Try it: Go through the listing below and show each line that has the word "casing".

*** Opening of Data for this task ***

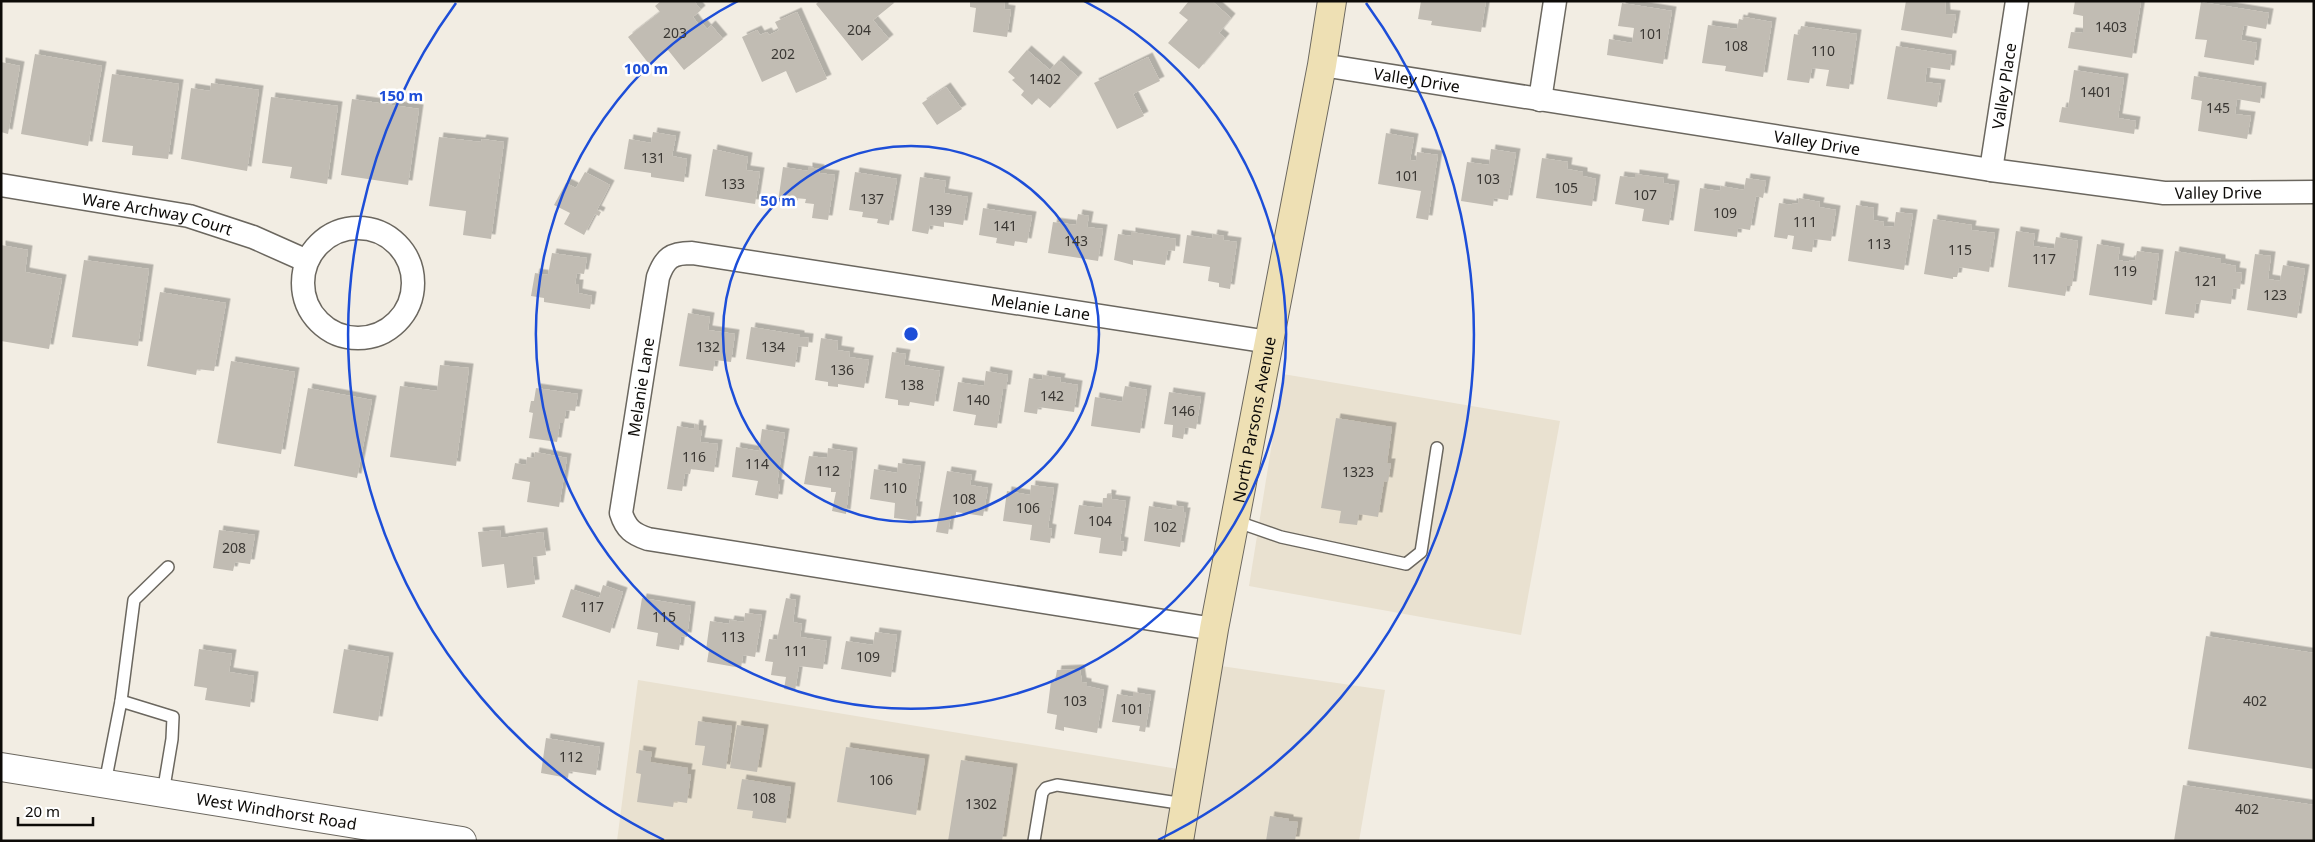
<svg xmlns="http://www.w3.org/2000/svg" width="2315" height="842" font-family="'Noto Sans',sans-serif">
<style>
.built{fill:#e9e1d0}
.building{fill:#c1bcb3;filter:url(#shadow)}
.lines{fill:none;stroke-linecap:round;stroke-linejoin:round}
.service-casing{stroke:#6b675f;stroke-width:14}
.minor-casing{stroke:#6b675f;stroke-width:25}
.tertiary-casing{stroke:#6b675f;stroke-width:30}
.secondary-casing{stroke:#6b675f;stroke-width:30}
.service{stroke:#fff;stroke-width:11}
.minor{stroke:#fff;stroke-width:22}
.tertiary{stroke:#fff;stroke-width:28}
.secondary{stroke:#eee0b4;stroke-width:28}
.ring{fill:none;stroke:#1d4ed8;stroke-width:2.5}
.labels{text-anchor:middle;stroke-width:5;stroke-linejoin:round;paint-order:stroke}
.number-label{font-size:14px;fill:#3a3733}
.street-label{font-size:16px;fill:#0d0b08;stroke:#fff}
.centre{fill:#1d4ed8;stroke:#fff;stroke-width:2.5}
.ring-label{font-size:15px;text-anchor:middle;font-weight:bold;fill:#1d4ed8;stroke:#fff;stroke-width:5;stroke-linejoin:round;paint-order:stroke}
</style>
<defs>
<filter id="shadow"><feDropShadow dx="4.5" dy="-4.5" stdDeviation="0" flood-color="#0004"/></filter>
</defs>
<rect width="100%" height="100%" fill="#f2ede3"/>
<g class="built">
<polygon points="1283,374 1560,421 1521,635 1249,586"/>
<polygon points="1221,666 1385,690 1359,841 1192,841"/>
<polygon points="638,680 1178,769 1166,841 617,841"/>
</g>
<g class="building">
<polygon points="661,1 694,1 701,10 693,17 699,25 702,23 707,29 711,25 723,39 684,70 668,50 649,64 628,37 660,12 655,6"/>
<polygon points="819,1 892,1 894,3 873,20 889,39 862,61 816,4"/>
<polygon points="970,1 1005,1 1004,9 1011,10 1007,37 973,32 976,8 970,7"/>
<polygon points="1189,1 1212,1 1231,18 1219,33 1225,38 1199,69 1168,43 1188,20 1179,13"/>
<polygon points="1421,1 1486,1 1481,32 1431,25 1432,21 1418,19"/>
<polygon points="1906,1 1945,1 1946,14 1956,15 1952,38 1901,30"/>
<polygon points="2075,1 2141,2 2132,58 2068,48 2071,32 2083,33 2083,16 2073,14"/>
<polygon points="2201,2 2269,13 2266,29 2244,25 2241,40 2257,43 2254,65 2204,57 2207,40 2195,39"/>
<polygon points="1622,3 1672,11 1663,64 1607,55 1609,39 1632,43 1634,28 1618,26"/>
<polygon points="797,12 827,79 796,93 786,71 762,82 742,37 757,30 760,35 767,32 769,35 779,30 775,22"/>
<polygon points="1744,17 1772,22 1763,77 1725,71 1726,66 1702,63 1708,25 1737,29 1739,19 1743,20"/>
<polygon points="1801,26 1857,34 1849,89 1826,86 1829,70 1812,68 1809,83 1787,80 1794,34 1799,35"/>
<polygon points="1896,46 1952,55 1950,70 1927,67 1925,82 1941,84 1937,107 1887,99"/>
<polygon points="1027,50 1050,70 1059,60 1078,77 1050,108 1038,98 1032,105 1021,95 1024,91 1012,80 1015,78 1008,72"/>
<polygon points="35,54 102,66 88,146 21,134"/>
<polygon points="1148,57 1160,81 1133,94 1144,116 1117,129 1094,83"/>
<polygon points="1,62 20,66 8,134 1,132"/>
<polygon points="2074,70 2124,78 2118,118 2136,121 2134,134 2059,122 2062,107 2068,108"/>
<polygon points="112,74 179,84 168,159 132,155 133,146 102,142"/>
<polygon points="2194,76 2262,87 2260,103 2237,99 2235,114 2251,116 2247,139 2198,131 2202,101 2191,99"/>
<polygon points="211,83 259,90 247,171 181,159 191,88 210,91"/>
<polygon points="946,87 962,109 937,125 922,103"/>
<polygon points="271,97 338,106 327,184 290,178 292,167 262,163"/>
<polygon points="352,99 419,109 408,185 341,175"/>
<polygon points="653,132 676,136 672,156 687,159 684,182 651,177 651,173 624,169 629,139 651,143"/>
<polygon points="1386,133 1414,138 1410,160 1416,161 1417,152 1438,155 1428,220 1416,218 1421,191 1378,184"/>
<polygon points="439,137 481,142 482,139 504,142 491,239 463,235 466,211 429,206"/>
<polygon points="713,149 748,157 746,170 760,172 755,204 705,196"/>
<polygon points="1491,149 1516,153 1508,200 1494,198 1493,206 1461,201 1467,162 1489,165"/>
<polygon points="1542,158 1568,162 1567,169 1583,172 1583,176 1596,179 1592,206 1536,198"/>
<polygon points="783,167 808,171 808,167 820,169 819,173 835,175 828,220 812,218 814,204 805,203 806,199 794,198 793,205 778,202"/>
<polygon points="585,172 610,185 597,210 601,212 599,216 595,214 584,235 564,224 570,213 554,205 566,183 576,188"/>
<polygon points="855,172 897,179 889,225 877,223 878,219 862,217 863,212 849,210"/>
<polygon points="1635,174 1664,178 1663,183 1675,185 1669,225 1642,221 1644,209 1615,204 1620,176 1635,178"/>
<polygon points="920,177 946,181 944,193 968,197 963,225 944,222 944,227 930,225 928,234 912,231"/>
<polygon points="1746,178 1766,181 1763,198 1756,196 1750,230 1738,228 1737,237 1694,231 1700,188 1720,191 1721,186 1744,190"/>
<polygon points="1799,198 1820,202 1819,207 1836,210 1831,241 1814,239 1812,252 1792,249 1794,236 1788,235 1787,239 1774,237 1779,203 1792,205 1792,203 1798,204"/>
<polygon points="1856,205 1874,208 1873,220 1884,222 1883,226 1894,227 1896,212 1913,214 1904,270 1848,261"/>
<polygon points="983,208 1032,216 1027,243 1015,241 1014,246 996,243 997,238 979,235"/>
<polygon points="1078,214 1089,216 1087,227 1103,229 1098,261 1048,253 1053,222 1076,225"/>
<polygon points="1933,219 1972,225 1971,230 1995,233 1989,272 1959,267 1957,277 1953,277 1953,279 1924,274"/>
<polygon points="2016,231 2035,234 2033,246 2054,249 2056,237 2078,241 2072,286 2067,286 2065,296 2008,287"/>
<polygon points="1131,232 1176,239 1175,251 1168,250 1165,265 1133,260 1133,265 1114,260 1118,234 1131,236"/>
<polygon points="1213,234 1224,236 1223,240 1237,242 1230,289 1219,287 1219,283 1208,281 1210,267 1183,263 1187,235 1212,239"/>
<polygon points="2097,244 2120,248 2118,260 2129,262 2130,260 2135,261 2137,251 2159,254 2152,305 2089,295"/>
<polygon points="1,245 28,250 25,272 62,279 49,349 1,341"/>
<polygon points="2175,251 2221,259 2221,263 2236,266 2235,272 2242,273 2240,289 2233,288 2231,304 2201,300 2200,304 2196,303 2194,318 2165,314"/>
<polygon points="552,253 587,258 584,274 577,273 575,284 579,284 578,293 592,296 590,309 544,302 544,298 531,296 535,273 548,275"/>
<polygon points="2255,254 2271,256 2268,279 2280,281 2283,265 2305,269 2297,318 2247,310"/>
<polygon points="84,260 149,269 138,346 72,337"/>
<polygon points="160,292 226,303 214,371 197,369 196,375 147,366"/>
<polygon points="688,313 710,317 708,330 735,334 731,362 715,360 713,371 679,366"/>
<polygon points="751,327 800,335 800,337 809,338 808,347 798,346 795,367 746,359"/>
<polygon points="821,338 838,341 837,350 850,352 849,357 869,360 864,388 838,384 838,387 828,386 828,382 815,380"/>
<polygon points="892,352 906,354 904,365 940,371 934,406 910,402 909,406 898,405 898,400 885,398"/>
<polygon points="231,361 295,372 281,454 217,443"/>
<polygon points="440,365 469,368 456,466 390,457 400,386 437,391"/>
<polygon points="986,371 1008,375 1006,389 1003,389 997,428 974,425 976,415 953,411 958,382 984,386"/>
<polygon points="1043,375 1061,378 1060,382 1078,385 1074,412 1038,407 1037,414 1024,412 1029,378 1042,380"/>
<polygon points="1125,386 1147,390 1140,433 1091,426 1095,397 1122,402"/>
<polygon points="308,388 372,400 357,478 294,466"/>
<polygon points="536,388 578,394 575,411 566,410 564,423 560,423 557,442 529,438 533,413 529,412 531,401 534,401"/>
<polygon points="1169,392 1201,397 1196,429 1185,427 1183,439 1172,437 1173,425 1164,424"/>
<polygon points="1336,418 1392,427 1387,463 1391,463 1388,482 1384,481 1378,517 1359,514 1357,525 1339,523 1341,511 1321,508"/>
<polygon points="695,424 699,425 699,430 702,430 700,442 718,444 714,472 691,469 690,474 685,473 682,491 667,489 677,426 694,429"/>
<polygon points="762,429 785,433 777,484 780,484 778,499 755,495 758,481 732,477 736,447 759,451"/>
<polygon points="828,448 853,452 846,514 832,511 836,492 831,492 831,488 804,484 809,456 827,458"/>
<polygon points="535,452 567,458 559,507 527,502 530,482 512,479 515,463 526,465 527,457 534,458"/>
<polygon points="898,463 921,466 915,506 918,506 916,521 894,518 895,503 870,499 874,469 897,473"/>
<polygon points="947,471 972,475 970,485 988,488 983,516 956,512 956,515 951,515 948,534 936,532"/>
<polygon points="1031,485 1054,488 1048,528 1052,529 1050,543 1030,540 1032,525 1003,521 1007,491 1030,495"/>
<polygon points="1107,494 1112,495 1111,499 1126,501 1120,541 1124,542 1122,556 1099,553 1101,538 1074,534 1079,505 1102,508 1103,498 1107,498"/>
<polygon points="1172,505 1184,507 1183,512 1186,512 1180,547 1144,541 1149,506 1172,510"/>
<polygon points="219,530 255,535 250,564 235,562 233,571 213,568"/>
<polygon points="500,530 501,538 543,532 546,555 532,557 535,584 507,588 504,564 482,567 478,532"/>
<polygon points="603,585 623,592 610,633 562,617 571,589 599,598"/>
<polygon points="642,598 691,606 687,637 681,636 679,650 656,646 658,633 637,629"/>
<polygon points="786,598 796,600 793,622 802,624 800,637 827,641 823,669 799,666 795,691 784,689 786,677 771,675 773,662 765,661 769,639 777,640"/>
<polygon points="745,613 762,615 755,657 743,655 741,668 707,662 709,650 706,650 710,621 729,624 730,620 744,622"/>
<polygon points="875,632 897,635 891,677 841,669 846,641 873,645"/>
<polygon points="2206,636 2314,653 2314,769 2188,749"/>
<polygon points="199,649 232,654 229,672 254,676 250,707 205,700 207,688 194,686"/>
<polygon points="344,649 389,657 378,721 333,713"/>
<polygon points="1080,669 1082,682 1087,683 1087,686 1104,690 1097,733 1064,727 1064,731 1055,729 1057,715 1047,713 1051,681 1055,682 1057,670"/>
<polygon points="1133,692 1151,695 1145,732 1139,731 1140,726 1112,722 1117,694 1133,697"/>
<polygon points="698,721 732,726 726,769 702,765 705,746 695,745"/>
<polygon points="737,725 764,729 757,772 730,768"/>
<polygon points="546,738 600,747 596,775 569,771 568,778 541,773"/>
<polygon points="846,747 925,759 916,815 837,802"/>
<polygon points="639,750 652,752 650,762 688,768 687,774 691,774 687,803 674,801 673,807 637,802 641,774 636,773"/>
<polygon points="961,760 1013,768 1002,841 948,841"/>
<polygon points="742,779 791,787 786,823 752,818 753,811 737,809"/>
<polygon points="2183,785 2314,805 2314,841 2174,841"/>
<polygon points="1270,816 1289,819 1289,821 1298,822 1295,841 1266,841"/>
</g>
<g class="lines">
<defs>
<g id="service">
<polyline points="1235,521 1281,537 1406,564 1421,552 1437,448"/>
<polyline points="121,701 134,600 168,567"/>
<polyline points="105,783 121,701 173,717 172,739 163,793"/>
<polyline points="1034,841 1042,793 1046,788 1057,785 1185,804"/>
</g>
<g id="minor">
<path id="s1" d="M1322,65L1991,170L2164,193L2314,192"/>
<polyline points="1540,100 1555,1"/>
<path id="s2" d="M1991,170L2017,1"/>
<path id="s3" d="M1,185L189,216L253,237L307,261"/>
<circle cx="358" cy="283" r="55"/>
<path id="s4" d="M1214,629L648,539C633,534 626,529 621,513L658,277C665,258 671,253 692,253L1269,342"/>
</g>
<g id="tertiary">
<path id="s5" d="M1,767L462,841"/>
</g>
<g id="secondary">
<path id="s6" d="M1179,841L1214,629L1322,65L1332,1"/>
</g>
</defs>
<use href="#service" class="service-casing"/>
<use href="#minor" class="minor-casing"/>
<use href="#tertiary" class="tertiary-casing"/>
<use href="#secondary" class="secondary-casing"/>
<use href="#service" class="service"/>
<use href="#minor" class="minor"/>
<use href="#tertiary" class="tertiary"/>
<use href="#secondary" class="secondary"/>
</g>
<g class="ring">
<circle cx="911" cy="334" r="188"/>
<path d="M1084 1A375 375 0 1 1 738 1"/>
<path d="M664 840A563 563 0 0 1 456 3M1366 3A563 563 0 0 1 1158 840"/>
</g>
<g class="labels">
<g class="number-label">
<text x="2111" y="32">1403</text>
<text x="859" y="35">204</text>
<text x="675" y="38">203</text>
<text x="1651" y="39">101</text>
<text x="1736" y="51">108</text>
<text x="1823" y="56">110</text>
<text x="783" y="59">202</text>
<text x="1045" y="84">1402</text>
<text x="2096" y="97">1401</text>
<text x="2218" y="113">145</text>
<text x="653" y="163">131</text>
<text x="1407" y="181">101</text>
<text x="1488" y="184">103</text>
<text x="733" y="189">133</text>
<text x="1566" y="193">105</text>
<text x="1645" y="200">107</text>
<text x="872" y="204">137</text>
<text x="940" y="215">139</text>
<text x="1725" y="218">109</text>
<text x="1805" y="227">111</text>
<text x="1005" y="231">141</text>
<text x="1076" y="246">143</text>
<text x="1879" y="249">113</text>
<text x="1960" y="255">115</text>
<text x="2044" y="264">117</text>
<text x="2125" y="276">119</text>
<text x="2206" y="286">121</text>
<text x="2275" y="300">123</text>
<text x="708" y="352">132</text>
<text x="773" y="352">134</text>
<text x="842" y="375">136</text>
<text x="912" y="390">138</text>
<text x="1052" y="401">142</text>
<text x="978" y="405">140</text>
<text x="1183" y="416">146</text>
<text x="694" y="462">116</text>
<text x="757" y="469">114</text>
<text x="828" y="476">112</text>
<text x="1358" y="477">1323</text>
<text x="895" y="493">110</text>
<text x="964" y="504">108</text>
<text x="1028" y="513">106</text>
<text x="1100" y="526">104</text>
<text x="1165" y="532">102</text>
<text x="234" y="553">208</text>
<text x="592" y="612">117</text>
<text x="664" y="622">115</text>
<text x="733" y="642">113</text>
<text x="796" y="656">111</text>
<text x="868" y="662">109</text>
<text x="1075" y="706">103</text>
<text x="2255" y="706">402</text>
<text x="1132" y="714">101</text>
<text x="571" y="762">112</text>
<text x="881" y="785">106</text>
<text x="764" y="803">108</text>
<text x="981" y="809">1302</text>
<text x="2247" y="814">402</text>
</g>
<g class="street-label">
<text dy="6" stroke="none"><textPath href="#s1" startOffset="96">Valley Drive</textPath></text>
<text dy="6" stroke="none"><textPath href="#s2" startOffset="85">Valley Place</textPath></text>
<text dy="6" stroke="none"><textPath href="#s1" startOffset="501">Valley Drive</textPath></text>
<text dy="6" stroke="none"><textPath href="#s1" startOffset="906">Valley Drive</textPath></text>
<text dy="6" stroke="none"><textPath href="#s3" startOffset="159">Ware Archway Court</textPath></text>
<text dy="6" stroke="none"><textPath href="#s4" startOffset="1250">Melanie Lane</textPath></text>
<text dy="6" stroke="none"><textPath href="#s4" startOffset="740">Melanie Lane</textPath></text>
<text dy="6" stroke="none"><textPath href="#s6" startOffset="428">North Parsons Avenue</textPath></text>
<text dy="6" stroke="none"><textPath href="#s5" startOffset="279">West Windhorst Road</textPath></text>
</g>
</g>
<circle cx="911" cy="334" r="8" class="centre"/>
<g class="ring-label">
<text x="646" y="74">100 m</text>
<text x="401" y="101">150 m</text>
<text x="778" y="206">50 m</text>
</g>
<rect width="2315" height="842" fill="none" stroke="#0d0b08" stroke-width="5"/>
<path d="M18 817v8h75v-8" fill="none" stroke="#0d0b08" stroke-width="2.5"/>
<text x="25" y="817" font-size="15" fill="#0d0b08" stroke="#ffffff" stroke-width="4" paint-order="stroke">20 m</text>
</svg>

*** Close of Data for this task ***

Response:
.service-casing{stroke:#6b675f;stroke-width:14}
.minor-casing{stroke:#6b675f;stroke-width:25}
.tertiary-casing{stroke:#6b675f;stroke-width:30}
.secondary-casing{stroke:#6b675f;stroke-width:30}
<use href="#service" class="service-casing"/>
<use href="#minor" class="minor-casing"/>
<use href="#tertiary" class="tertiary-casing"/>
<use href="#secondary" class="secondary-casing"/>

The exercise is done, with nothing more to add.